PROBLEM TO WORK ON. Go to the line that contains "Lanvary – Akyoomen (Original Mix)" in the records below and repeat it, and each line after it, exactly through the end, omitting pictures.

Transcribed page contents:
%%
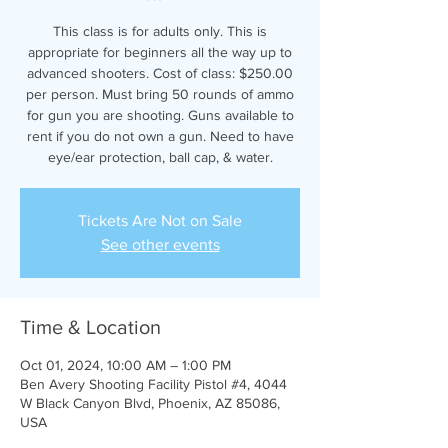
This class is for adults only. This is
appropriate for beginners all the way up to
advanced shooters. Cost of class: $250.00
per person. Must bring 50 rounds of ammo
for gun you are shooting. Guns available to
rent if you do not own a gun. Need to have
eye/ear protection, ball cap, & water.
Tickets Are Not on Sale
See other events
Time & Location
Oct 01, 2024, 10:00 AM – 1:00 PM
Ben Avery Shooting Facility Pistol #4, 4044
W Black Canyon Blvd, Phoenix, AZ 85086,
USA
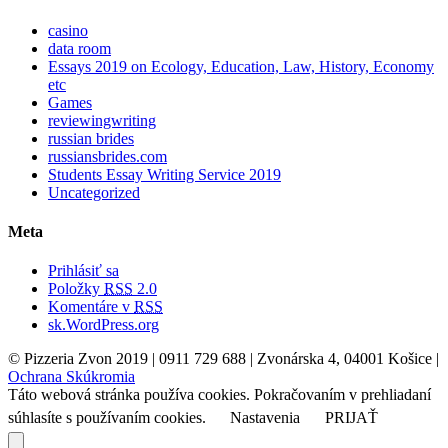
casino
data room
Essays 2019 on Ecology, Education, Law, History, Economy
etc
Games
reviewingwriting
russian brides
russiansbrides.com
Students Essay Writing Service 2019
Uncategorized
Meta
Prihlásiť sa
Položky
RSS
2.0
Komentáre v
RSS
sk.WordPress.org
© Pizzeria Zvon 2019 | 0911 729 688 | Zvonárska 4, 04001 Košice |
Ochrana Skúkromia
Táto webová stránka používa cookies. Pokračovaním v prehliadaní
súhlasíte s používaním cookies.
Nastavenia
PRIJAŤ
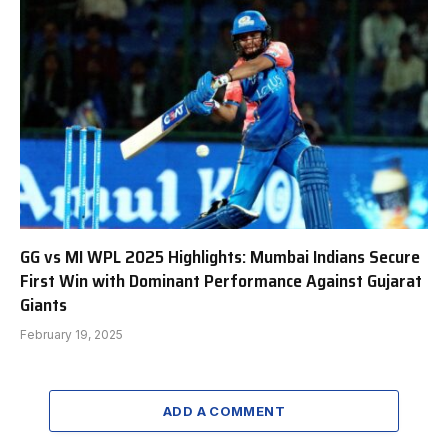
GG vs MI WPL 2025 Highlights: Mumbai Indians Secure
First Win with Dominant Performance Against Gujarat
Giants
February 19, 2025
ADD A COMMENT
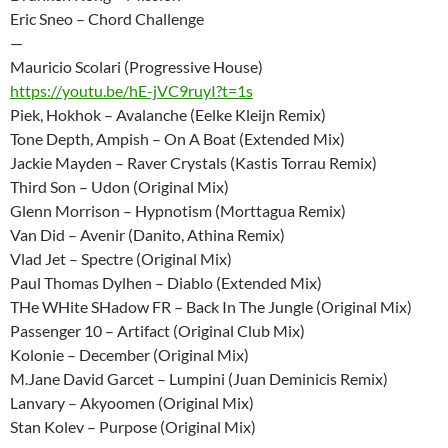
Eric Sneo – Chord Challenge
—
Mauricio Scolari (Progressive House)
https://youtu.be/hE-jVC9ruyI?t=1s
Piek, Hokhok – Avalanche (Eelke Kleijn Remix)
Tone Depth, Ampish – On A Boat (Extended Mix)
Jackie Mayden – Raver Crystals (Kastis Torrau Remix)
Third Son – Udon (Original Mix)
Glenn Morrison – Hypnotism (Morttagua Remix)
Van Did – Avenir (Danito, Athina Remix)
Vlad Jet – Spectre (Original Mix)
Paul Thomas Dylhen – Diablo (Extended Mix)
THe WHite SHadow FR – Back In The Jungle (Original Mix)
Passenger 10 – Artifact (Original Club Mix)
Kolonie – December (Original Mix)
M.Jane David Garcet – Lumpini (Juan Deminicis Remix)
Lanvary – Akyoomen (Original Mix)
Stan Kolev – Purpose (Original Mix)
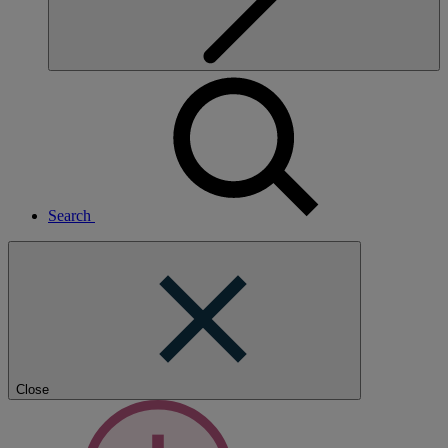
Search
Close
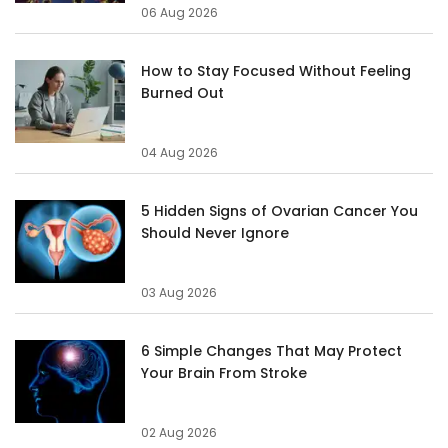
06 Aug 2026
How to Stay Focused Without Feeling
Burned Out
04 Aug 2026
5 Hidden Signs of Ovarian Cancer You
Should Never Ignore
03 Aug 2026
6 Simple Changes That May Protect
Your Brain From Stroke
02 Aug 2026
%%
COMPLETED EXERCISE.
Lanvary – Akyoomen (Original Mix)
Stan Kolev – Purpose (Original Mix)
Search
Close
06 Aug 2026
How to Stay Focused Without Feeling
Burned Out
04 Aug 2026
5 Hidden Signs of Ovarian Cancer You
Should Never Ignore
03 Aug 2026
6 Simple Changes That May Protect
Your Brain From Stroke
02 Aug 2026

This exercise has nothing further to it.